◆ **EXERCISES TO COMPLETE**:
A – Rewrite the review of The Fear Index from "SPOILER ALERT!" up to and including "making risky trades...", switching "Geneva" to "Zurich".
B – List each of the strange things that the review of The Fear Index says keep happening to Hoffman after the attack.

◆ **SUPPLIED TEXT**:
SPOILER ALERT!

The Fear Index by Robert Harris

The Fear Index - Robert Harris

The owner of a big hedgefund company, Alex Hoffman, physicist and inventor of an algorithm that could revolutionize trading, is attacked one evening in his home in Geneva. After getting checked at hospital which got him the recommendation to visit his neurologist with the headscans that were taken, he goes to work the next day because of a big investors' lunch. But strange things keep happening: the delivery of a book by Darwin, he finds that he apparently bought out his wife's art exhibition... and then the algorithm starts making risky trades...

 

This novel starts out pretty exciting, the break-in, a possible conspiracy, a computer algorithm running amok. But it all gets a bit confusing the longer the story runs: Hoffman's history of mental illness for one, his dabbling with artificial intelligence on the other side... but all this doesn't really explain what actually happened. Did Hoffman arrange for everything, including the break-in and his death, and just forget it in a psychotic break, as is suggested in the end? But what about the risk-advisor who falls into the open elevator shaft? He can't have foreseen that he would step into the lift at that moment - so, did he program the algorithm to kill any opponents? Or did he program some self-protective subroutines so that the algorithm decided for itself to kill him in self-defense in order to have no more master?

 

But in the end, it all gets wrapped up too easily, the company earns an enormous amount of money and all's swept under the rug, the algorithm lives on... and Hoffman disappears. Honestly, I would love to know what happens next and hate the way this novel keeps me hanging at this point of the story.

 

Still: a good read, albeit one that leaves me with more questions than it answers.

Data extracted from a collection:
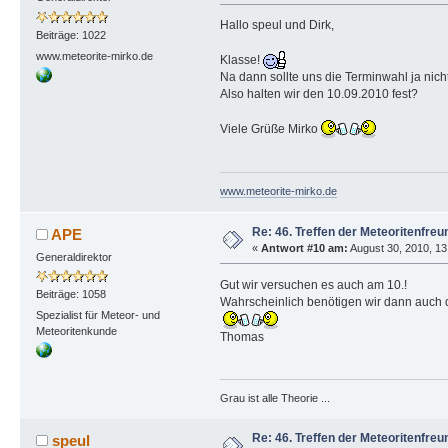
Hallo speul und Dirk,
Beiträge: 1022
www.meteorite-mirko.de
Klasse!
Na dann sollte uns die Terminwahl ja nicht
Also halten wir den 10.09.2010 fest?
Viele Grüße Mirko
www.meteorite-mirko.de
Re: 46. Treffen der Meteoritenfreu
APE
«
Antwort #10 am:
August 30, 2010, 13
Generaldirektor
Gut wir versuchen es auch am 10.!
Beiträge: 1058
Wahrscheinlich benötigen wir dann auch d
Spezialist für Meteor- und
Meteoritenkunde
Thomas
Grau ist alle Theorie ...
Re: 46. Treffen der Meteoritenfreu
speul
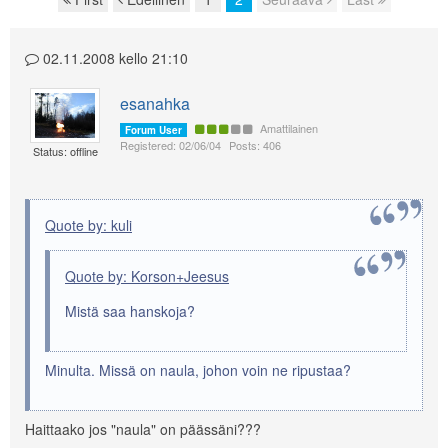
Page navigation
02.11.2008 kello 21:10
esanahka
Amattilainen
Forum User
Registered: 02/06/04
Posts: 406
Status: offline
Quote by: kuli
Quote by: Korson+Jeesus
Mistä saa hanskoja?
Minulta. Missä on naula, johon voin ne ripustaa?
Haittaako jos "naula" on päässäni???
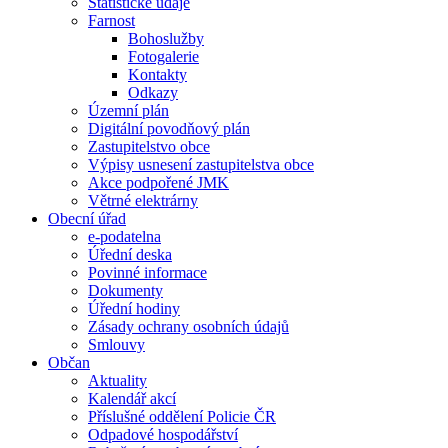
Statistické údaje
Farnost
Bohoslužby
Fotogalerie
Kontakty
Odkazy
Územní plán
Digitální povodňový plán
Zastupitelstvo obce
Výpisy usnesení zastupitelstva obce
Akce podpořené JMK
Větrné elektrárny
Obecní úřad
e-podatelna
Úřední deska
Povinné informace
Dokumenty
Úřední hodiny
Zásady ochrany osobních údajů
Smlouvy
Občan
Aktuality
Kalendář akcí
Příslušné oddělení Policie ČR
Odpadové hospodářství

◆ **ANSWERS TO THE PROBLEMS**:
A –
SPOILER ALERT!

The Fear Index by Robert Harris

The Fear Index - Robert Harris

The owner of a big hedgefund company, Alex Hoffman, physicist and inventor of an algorithm that could revolutionize trading, is attacked one evening in his home in Zurich. After getting checked at hospital which got him the recommendation to visit his neurologist with the headscans that were taken, he goes to work the next day because of a big investors' lunch. But strange things keep happening: the delivery of a book by Darwin, he finds that he apparently bought out his wife's art exhibition... and then the algorithm starts making risky trades...

B –
- The delivery of a book by Darwin
- He finds that he apparently bought out his wife's art exhibition
- The algorithm starts making risky trades